_Aim of the task_: Gather every line in the data below that contains the word "Eintragung" and copy each one out. Case counts, so match uppercase and lowercase letters exactly.

Listed entries: Begin

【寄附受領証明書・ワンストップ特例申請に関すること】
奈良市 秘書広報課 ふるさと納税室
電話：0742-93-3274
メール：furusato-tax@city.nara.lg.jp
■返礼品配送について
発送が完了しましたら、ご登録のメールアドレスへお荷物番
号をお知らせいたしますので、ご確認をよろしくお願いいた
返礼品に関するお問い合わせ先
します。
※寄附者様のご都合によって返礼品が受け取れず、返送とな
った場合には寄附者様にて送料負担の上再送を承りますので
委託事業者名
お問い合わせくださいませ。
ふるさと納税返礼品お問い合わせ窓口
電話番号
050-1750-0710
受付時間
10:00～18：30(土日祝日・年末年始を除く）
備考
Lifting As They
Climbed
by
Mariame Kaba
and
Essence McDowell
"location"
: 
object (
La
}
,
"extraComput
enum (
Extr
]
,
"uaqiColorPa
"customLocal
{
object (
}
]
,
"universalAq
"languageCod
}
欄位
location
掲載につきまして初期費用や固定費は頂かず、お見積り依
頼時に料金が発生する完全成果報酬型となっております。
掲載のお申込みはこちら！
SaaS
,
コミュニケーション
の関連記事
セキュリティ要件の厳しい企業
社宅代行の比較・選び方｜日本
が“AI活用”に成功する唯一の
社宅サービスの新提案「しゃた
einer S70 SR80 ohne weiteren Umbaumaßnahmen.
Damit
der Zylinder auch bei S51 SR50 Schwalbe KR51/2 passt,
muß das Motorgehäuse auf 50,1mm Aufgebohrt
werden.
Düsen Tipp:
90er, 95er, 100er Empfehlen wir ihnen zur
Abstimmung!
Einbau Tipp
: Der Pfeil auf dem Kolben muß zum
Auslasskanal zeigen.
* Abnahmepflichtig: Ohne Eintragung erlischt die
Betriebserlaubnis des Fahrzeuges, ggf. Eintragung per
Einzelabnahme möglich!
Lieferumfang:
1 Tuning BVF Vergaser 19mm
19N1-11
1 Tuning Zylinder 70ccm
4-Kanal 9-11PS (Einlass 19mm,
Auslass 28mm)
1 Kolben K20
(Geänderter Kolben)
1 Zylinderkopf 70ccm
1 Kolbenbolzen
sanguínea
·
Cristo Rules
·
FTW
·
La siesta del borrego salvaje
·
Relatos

Listed entries: End

_Exercise answer_:
* Abnahmepflichtig: Ohne Eintragung erlischt die
Betriebserlaubnis des Fahrzeuges, ggf. Eintragung per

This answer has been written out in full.